Directions for this task ->
Make an exact copy of the lines below.

Extracted data ->
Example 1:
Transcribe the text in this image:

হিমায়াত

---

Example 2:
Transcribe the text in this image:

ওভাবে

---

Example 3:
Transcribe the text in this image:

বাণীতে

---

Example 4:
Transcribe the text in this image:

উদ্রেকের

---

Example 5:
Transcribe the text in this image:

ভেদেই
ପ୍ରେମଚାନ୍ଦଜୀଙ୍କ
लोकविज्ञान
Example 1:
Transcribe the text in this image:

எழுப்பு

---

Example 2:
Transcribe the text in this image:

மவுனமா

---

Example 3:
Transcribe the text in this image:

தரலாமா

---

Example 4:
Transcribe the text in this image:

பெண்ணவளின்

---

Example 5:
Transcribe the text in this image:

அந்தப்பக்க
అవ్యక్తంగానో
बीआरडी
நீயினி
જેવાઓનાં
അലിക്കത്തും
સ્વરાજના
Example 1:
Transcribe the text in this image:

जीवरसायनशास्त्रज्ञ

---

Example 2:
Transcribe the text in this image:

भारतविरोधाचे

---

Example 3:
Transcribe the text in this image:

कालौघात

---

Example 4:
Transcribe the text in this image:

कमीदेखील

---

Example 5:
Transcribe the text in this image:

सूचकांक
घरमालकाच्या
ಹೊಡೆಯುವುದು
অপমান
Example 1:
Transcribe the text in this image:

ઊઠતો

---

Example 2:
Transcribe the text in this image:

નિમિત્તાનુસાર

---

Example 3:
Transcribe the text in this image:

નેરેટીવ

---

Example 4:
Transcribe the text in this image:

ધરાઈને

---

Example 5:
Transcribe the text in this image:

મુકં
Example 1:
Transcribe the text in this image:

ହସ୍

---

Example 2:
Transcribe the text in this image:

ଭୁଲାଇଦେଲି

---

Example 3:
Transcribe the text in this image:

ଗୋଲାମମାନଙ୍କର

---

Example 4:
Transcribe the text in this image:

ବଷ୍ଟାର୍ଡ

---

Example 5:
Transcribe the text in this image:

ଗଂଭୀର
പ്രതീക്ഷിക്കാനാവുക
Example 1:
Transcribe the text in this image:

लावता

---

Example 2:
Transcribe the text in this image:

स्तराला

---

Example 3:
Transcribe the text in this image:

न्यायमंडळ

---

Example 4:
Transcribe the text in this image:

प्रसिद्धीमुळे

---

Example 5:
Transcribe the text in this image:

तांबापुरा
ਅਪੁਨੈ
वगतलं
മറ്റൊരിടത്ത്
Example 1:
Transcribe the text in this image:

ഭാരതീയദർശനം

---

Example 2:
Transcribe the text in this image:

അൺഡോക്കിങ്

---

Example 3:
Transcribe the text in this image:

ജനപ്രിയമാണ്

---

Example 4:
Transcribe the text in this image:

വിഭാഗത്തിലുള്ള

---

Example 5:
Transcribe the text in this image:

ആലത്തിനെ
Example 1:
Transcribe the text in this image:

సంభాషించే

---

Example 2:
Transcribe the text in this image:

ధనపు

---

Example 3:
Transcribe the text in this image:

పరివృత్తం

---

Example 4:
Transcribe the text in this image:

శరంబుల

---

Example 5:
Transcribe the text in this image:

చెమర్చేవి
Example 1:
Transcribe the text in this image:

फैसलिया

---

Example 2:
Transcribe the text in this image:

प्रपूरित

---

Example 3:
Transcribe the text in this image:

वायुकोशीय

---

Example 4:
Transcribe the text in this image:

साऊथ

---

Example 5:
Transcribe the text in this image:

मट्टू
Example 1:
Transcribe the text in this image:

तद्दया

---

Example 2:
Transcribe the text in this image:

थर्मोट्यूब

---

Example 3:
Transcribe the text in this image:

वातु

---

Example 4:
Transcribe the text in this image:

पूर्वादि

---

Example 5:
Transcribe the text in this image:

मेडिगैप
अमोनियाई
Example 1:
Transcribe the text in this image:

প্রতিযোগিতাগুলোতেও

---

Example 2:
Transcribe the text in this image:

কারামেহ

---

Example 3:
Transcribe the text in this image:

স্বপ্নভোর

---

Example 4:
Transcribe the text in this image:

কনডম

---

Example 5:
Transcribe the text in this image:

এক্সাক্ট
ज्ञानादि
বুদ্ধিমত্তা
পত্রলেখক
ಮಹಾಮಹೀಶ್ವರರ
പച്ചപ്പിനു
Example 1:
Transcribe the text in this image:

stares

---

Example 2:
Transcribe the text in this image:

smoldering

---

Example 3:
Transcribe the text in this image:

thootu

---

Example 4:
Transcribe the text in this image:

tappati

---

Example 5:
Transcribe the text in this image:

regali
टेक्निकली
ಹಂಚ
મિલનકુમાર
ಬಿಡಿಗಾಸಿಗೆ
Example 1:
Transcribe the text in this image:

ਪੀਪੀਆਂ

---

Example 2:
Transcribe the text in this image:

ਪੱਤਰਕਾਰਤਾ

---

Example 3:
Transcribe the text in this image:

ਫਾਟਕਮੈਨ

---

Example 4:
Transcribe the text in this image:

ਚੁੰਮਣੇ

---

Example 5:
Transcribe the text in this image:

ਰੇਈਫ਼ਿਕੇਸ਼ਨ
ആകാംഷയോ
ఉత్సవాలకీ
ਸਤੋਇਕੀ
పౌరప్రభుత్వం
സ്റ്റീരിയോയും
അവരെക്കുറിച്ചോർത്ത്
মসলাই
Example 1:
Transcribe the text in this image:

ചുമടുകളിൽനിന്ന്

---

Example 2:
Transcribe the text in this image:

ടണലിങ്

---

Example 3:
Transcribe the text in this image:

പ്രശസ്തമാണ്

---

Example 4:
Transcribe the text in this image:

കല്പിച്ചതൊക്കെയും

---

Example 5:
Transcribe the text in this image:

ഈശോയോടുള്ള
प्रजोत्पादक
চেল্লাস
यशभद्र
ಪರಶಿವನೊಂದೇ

Output for this task ->
Example 1:
Transcribe the text in this image:

হিমায়াত

---

Example 2:
Transcribe the text in this image:

ওভাবে

---

Example 3:
Transcribe the text in this image:

বাণীতে

---

Example 4:
Transcribe the text in this image:

উদ্রেকের

---

Example 5:
Transcribe the text in this image:

ভেদেই
ପ୍ରେମଚାନ୍ଦଜୀଙ୍କ
लोकविज्ञान
Example 1:
Transcribe the text in this image:

எழுப்பு

---

Example 2:
Transcribe the text in this image:

மவுனமா

---

Example 3:
Transcribe the text in this image:

தரலாமா

---

Example 4:
Transcribe the text in this image:

பெண்ணவளின்

---

Example 5:
Transcribe the text in this image:

அந்தப்பக்க
అవ్యక్తంగానో
बीआरडी
நீயினி
જેવાઓનાં
അലിക്കത്തും
સ્વરાજના
Example 1:
Transcribe the text in this image:

जीवरसायनशास्त्रज्ञ

---

Example 2:
Transcribe the text in this image:

भारतविरोधाचे

---

Example 3:
Transcribe the text in this image:

कालौघात

---

Example 4:
Transcribe the text in this image:

कमीदेखील

---

Example 5:
Transcribe the text in this image:

सूचकांक
घरमालकाच्या
ಹೊಡೆಯುವುದು
অপমান
Example 1:
Transcribe the text in this image:

ઊઠતો

---

Example 2:
Transcribe the text in this image:

નિમિત્તાનુસાર

---

Example 3:
Transcribe the text in this image:

નેરેટીવ

---

Example 4:
Transcribe the text in this image:

ધરાઈને

---

Example 5:
Transcribe the text in this image:

મુકં
Example 1:
Transcribe the text in this image:

ହସ୍

---

Example 2:
Transcribe the text in this image:

ଭୁଲାଇଦେଲି

---

Example 3:
Transcribe the text in this image:

ଗୋଲାମମାନଙ୍କର

---

Example 4:
Transcribe the text in this image:

ବଷ୍ଟାର୍ଡ

---

Example 5:
Transcribe the text in this image:

ଗଂଭୀର
പ്രതീക്ഷിക്കാനാവുക
Example 1:
Transcribe the text in this image:

लावता

---

Example 2:
Transcribe the text in this image:

स्तराला

---

Example 3:
Transcribe the text in this image:

न्यायमंडळ

---

Example 4:
Transcribe the text in this image:

प्रसिद्धीमुळे

---

Example 5:
Transcribe the text in this image:

तांबापुरा
ਅਪੁਨੈ
वगतलं
മറ്റൊരിടത്ത്
Example 1:
Transcribe the text in this image:

ഭാരതീയദർശനം

---

Example 2:
Transcribe the text in this image:

അൺഡോക്കിങ്

---

Example 3:
Transcribe the text in this image:

ജനപ്രിയമാണ്

---

Example 4:
Transcribe the text in this image:

വിഭാഗത്തിലുള്ള

---

Example 5:
Transcribe the text in this image:

ആലത്തിനെ
Example 1:
Transcribe the text in this image:

సంభాషించే

---

Example 2:
Transcribe the text in this image:

ధనపు

---

Example 3:
Transcribe the text in this image:

పరివృత్తం

---

Example 4:
Transcribe the text in this image:

శరంబుల

---

Example 5:
Transcribe the text in this image:

చెమర్చేవి
Example 1:
Transcribe the text in this image:

फैसलिया

---

Example 2:
Transcribe the text in this image:

प्रपूरित

---

Example 3:
Transcribe the text in this image:

वायुकोशीय

---

Example 4:
Transcribe the text in this image:

साऊथ

---

Example 5:
Transcribe the text in this image:

मट्टू
Example 1:
Transcribe the text in this image:

तद्दया

---

Example 2:
Transcribe the text in this image:

थर्मोट्यूब

---

Example 3:
Transcribe the text in this image:

वातु

---

Example 4:
Transcribe the text in this image:

पूर्वादि

---

Example 5:
Transcribe the text in this image:

मेडिगैप
अमोनियाई
Example 1:
Transcribe the text in this image:

প্রতিযোগিতাগুলোতেও

---

Example 2:
Transcribe the text in this image:

কারামেহ

---

Example 3:
Transcribe the text in this image:

স্বপ্নভোর

---

Example 4:
Transcribe the text in this image:

কনডম

---

Example 5:
Transcribe the text in this image:

এক্সাক্ট
ज्ञानादि
বুদ্ধিমত্তা
পত্রলেখক
ಮಹಾಮಹೀಶ್ವರರ
പച്ചപ്പിനു
Example 1:
Transcribe the text in this image:

stares

---

Example 2:
Transcribe the text in this image:

smoldering

---

Example 3:
Transcribe the text in this image:

thootu

---

Example 4:
Transcribe the text in this image:

tappati

---

Example 5:
Transcribe the text in this image:

regali
टेक्निकली
ಹಂಚ
મિલનકુમાર
ಬಿಡಿಗಾಸಿಗೆ
Example 1:
Transcribe the text in this image:

ਪੀਪੀਆਂ

---

Example 2:
Transcribe the text in this image:

ਪੱਤਰਕਾਰਤਾ

---

Example 3:
Transcribe the text in this image:

ਫਾਟਕਮੈਨ

---

Example 4:
Transcribe the text in this image:

ਚੁੰਮਣੇ

---

Example 5:
Transcribe the text in this image:

ਰੇਈਫ਼ਿਕੇਸ਼ਨ
ആകാംഷയോ
ఉత్సవాలకీ
ਸਤੋਇਕੀ
పౌరప్రభుత్వం
സ്റ്റീരിയോയും
അവരെക്കുറിച്ചോർത്ത്
মসলাই
Example 1:
Transcribe the text in this image:

ചുമടുകളിൽനിന്ന്

---

Example 2:
Transcribe the text in this image:

ടണലിങ്

---

Example 3:
Transcribe the text in this image:

പ്രശസ്തമാണ്

---

Example 4:
Transcribe the text in this image:

കല്പിച്ചതൊക്കെയും

---

Example 5:
Transcribe the text in this image:

ഈശോയോടുള്ള
प्रजोत्पादक
চেল্লাস
यशभद्र
ಪರಶಿವನೊಂದೇ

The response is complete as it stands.